▸ TASK DETAILS:
Count the lines that contain the string "Sota", treating uppercase and lowercase as different, and give only the number.

--------------------------------------------------

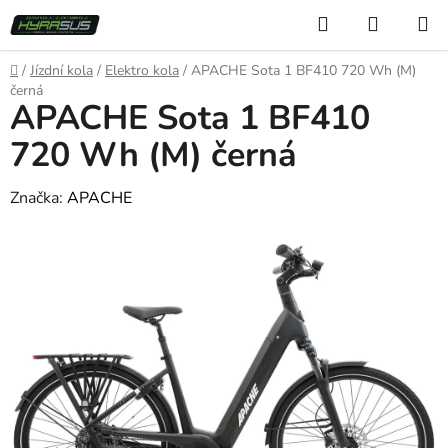
Přejít
Hledat
NÁKUP
na
KOŠÍK
obsah
Domů
/
Jízdní kola
/
Elektro kola
/
APACHE Sota 1 BF410 720 Wh (M)
černá
APACHE Sota 1 BF410
720 Wh (M) černá
Značka:
APACHE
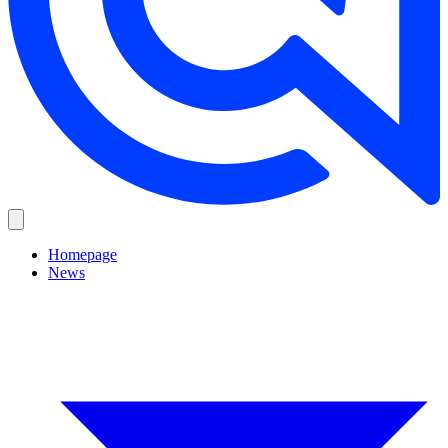
Homepage
News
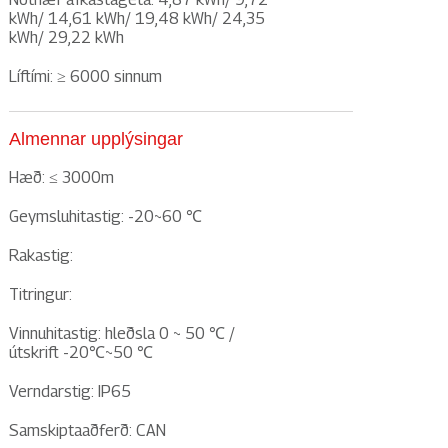
kWh/ 14,61 kWh/ 19,48 kWh/ 24,35
kWh/ 29,22 kWh
Líftími: ≥ 6000 sinnum
Almennar upplýsingar
Hæð: ≤ 3000m
Geymsluhitastig: -20~60 ℃
Rakastig:
Titringur:
Vinnuhitastig: hleðsla 0 ~ 50 ℃ /
útskrift -20℃~50 ℃
Verndarstig: IP65
Samskiptaaðferð: CAN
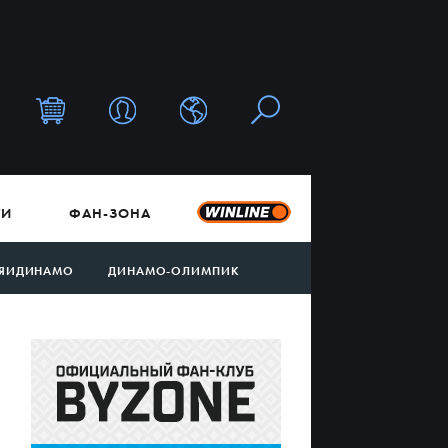
ТИ
ФАН-ЗОНА
ЯИДИНАМО
ДИНАМО-ОЛИМПИК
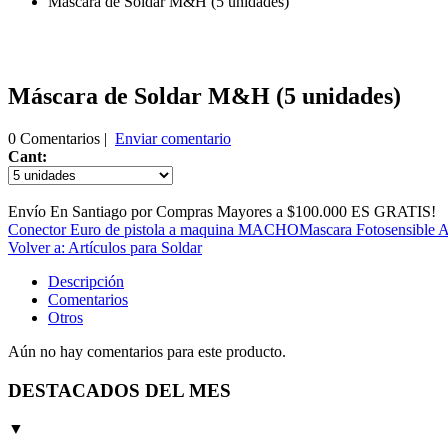
Máscara de Soldar M&H (5 unidades)
Máscara de Soldar M&H (5 unidades)
0 Comentarios |
Enviar comentario
Cant:
Envío En Santiago por Compras Mayores a $100.000 ES GRATIS!
Conector Euro de pistola a maquina MACHO
Mascara Fotosensible A
Volver a: Artículos para Soldar
Descripción
Comentarios
Otros
Aún no hay comentarios para este producto.
DESTACADOS DEL MES
▼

--------------------------------------------------

▸ RESPONSE TO THE EXERCISE:
2